Cost budget. Forced termination when cumulative token consumption reaches a preset threshold. More precise than step limits, because token consumption varies greatly across steps.

Timeout. Termination when wall-clock time exceeds a threshold. Particularly important for user-facing applications -- users will not wait for an Agent to run for 5 minutes.

In practice, these termination conditions typically need to be combined. A robust Agent should have at least three layers of termination protection: the LLM's own judgment (normal path), step/cost limits (safety net), and timeout (last resort).

The State Machine Perspective

Agent behavior can be formalized as a state machine. Each state represents a decision point; each transition represents a tool call or LLM reasoning step.

[Initialize] -> [LLM Reasoning] -> [Select Tool] -> [Execute Tool] -> [LLM Reasoning] -> ... -> [Output Result]
                    ^                                      |
                    └──────────────────────────────────────┘

Viewing Agents through the state machine lens has several benefits:

Observability. Every state transition is a recordable event. By logging the state sequence, you can trace the Agent's complete decision process -- which tools it called, in what order, and the input/output of each step.

Testability. You can write tests for specific state transitions: given a particular intermediate state, does the Agent choose a reasonable next step? This is more precise and more controllable than testing end-to-end behavior.

Error recovery. If a tool call fails, the state machine can roll back to the previous decision point and let the LLM choose an alternative. This is smarter than simple retry -- retry assumes the same operation will succeed; rollback allows the LLM to take a different path.

When You Do Not Need an Agent

The loop control in Agents amplifies uncertainty -- every LLM decision is probabilistic, and the combination of multiple decisions makes system behavior harder to predict. The following scenarios can be handled with simpler architectures:

Fixed task steps. If the processing flow is predetermined (retrieve, then analyze, then summarize), you do not need an Agent -- a linear pipeline is more reliable, faster, and easier to debug. The value of an Agent is dynamic decision-making; fixed steps do not require dynamic decisions.

No external tool interaction.
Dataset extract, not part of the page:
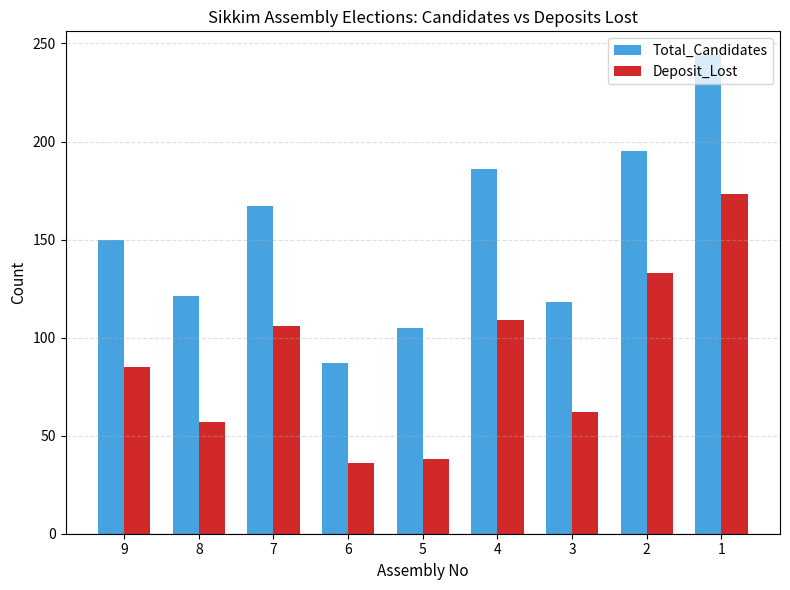

What are all the series names shown in the legend?

Total_Candidates, Deposit_Lost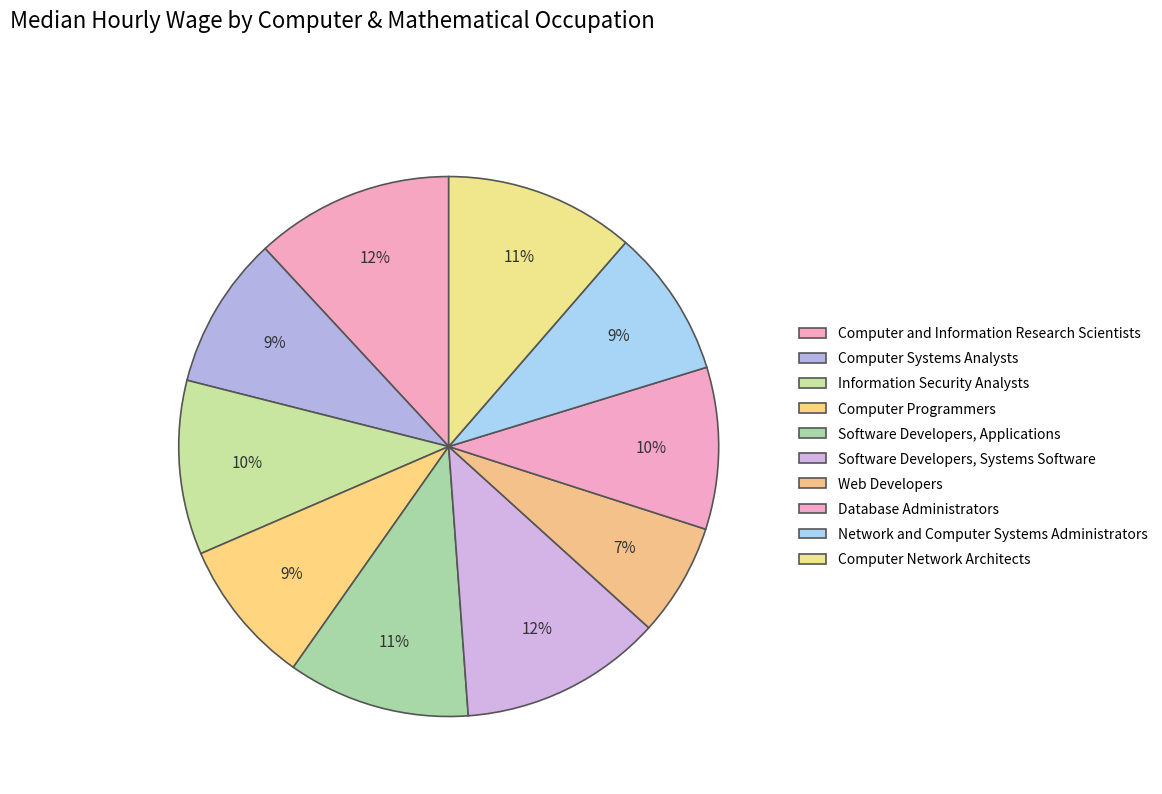

True or false: Computer Systems Analysts accounts for 21% of the total.

False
If the task involves only text processing (summarization, translation, classification), you do not need an Agent -- a single LLM call or a simple chain suffices.

Extremely high reliability requirements. Multi-step Agent decisions mean every step can fail, and errors accumulate. If the business demands 99.9% success rate, Agent architecture may not deliver -- a 99% success rate per step drops to 95% after 5 steps.

Choosing between an Agent architecture and a simple pipeline is a strategic architectural decision that should be settled before writing code.